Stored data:
^^^^

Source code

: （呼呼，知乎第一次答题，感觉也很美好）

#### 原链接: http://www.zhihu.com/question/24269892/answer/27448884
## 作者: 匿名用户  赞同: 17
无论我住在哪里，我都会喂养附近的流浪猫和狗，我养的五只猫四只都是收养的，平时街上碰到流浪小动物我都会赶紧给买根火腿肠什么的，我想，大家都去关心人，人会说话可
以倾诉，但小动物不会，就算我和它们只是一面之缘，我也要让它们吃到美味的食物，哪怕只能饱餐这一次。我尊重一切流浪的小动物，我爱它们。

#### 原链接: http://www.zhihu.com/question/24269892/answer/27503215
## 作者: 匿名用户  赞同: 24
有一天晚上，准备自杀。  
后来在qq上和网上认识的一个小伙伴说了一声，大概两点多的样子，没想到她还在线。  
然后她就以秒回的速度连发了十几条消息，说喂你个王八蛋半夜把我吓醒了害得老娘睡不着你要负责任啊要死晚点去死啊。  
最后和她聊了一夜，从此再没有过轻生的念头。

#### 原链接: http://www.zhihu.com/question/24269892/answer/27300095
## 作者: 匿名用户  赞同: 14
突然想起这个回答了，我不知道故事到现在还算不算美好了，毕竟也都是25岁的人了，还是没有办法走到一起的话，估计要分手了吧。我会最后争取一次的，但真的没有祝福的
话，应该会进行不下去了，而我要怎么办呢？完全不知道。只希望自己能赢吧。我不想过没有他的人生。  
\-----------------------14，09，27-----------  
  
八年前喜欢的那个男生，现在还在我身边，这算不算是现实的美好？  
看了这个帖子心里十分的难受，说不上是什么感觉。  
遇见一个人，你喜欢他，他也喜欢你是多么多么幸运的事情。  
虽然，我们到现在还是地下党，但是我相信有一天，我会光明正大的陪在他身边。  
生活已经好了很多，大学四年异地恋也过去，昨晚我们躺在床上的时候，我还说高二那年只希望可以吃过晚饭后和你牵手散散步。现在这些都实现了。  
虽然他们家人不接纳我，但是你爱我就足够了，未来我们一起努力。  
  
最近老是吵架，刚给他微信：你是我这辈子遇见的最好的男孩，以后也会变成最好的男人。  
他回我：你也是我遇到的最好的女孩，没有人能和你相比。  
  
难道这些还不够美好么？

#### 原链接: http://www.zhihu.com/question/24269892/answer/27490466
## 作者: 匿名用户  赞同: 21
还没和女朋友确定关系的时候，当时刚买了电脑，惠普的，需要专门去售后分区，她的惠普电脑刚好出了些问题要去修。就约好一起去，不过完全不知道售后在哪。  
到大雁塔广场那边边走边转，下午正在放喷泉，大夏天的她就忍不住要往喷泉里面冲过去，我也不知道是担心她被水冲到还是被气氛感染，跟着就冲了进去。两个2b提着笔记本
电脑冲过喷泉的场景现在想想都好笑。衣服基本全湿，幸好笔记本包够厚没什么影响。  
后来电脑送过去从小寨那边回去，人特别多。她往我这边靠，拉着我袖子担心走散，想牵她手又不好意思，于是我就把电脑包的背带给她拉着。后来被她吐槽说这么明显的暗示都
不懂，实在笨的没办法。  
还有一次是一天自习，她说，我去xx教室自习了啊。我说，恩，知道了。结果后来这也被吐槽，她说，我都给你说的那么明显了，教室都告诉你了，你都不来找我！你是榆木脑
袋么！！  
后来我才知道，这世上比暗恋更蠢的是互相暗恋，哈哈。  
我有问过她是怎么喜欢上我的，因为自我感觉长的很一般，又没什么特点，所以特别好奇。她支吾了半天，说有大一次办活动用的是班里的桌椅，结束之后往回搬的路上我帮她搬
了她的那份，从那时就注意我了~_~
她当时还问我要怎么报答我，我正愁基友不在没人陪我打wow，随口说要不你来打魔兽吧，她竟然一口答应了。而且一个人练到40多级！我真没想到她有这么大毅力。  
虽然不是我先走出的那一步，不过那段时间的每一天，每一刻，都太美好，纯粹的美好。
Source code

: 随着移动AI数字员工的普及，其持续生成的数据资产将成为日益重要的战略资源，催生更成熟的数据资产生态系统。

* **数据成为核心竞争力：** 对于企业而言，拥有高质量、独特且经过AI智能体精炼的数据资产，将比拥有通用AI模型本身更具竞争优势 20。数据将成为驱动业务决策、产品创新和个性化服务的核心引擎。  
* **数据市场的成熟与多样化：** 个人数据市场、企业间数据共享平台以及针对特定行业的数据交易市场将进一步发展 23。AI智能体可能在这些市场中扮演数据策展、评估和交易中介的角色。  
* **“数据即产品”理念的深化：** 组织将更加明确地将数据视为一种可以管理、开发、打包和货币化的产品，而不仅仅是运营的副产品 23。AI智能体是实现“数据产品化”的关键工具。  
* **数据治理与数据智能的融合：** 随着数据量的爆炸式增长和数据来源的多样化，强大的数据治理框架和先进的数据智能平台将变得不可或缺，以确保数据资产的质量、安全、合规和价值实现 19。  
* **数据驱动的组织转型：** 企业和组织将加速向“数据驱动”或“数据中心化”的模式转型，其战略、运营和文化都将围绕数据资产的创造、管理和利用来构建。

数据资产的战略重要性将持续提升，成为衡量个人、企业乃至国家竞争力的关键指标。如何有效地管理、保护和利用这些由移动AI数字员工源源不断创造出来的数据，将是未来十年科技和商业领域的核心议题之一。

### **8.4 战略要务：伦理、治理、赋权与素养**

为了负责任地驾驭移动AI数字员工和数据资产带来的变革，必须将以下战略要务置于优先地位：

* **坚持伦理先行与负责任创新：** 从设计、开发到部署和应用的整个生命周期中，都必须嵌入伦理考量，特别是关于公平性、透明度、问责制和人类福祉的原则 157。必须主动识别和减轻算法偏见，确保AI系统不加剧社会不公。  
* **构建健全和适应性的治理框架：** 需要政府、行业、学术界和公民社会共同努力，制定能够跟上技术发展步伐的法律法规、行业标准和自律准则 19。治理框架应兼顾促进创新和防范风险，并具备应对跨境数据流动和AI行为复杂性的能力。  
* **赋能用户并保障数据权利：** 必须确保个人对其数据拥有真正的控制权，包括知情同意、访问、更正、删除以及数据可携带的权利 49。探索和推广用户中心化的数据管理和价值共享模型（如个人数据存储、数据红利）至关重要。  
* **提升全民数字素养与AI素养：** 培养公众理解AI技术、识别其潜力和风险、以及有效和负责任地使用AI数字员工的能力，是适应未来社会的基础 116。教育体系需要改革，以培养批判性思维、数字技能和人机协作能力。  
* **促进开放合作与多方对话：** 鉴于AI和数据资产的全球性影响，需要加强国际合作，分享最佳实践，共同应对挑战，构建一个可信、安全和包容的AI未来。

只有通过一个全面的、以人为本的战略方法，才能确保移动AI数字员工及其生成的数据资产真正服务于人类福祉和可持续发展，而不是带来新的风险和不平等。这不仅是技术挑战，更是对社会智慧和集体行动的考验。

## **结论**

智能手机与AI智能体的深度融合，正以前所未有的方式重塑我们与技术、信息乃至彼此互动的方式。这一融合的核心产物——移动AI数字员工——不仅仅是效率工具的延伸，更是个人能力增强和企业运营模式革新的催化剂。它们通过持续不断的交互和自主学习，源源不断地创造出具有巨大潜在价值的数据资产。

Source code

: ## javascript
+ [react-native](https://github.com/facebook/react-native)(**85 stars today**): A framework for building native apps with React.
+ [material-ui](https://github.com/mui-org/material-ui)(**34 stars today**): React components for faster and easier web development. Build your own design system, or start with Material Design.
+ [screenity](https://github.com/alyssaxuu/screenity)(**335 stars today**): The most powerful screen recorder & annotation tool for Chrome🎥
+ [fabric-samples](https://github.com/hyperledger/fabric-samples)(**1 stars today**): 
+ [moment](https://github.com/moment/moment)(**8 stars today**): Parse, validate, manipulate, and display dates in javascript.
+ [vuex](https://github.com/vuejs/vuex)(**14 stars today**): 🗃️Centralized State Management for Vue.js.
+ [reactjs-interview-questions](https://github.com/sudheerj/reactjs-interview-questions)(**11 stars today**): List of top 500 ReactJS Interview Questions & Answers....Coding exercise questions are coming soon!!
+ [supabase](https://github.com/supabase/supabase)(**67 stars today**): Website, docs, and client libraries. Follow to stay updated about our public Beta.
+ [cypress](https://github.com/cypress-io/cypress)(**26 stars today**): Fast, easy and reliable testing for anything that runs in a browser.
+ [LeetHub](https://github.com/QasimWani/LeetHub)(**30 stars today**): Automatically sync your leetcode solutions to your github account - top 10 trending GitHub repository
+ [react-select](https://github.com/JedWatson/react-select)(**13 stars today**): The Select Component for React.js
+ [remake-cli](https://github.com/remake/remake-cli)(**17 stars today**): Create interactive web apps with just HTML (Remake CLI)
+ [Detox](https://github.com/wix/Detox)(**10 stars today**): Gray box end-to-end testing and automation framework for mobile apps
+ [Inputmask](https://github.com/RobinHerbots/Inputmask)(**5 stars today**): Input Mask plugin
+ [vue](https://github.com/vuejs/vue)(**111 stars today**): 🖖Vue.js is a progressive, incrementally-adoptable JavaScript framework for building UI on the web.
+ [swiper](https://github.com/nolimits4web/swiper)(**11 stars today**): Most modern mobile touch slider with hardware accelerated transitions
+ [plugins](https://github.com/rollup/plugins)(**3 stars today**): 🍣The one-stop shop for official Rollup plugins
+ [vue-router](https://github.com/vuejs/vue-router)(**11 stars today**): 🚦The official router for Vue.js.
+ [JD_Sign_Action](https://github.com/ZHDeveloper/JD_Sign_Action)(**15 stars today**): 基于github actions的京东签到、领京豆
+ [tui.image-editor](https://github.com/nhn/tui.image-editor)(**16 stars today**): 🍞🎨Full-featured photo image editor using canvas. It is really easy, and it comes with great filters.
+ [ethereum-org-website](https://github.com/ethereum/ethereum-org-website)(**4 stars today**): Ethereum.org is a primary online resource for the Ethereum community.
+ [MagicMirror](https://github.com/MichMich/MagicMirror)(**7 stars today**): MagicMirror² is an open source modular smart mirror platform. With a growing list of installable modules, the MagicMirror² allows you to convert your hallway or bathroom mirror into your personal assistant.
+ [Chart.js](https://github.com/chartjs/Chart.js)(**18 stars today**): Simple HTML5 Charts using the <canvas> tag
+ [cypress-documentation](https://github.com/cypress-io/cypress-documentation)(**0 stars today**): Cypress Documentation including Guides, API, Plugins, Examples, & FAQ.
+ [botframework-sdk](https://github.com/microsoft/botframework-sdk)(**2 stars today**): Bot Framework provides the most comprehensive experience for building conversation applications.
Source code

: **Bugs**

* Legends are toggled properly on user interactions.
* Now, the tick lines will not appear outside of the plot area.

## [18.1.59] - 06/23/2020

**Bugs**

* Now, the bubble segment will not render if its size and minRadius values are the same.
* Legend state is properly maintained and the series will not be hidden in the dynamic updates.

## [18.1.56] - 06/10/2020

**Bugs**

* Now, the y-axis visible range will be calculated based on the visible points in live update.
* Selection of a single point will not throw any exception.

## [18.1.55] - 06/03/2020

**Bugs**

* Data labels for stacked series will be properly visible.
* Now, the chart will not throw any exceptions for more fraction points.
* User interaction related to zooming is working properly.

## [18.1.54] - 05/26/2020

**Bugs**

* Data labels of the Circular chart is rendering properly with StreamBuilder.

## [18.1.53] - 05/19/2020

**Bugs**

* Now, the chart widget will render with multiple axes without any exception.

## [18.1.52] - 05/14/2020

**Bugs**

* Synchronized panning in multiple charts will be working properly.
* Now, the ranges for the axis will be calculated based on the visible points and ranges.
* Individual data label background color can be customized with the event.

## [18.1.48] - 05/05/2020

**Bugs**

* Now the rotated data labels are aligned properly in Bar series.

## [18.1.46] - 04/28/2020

^^^^

### WHAT YOU ARE ASKED TO DO
Only the lines from the beginning of the data above through the line containing "然后她就以秒回的速度连发了十" should be repeated, exactly as they appear.

### REPLY TO THE EXERCISE
Source code

: （呼呼，知乎第一次答题，感觉也很美好）

#### 原链接: http://www.zhihu.com/question/24269892/answer/27448884
## 作者: 匿名用户  赞同: 17
无论我住在哪里，我都会喂养附近的流浪猫和狗，我养的五只猫四只都是收养的，平时街上碰到流浪小动物我都会赶紧给买根火腿肠什么的，我想，大家都去关心人，人会说话可
以倾诉，但小动物不会，就算我和它们只是一面之缘，我也要让它们吃到美味的食物，哪怕只能饱餐这一次。我尊重一切流浪的小动物，我爱它们。

#### 原链接: http://www.zhihu.com/question/24269892/answer/27503215
## 作者: 匿名用户  赞同: 24
有一天晚上，准备自杀。  
后来在qq上和网上认识的一个小伙伴说了一声，大概两点多的样子，没想到她还在线。  
然后她就以秒回的速度连发了十几条消息，说喂你个王八蛋半夜把我吓醒了害得老娘睡不着你要负责任啊要死晚点去死啊。  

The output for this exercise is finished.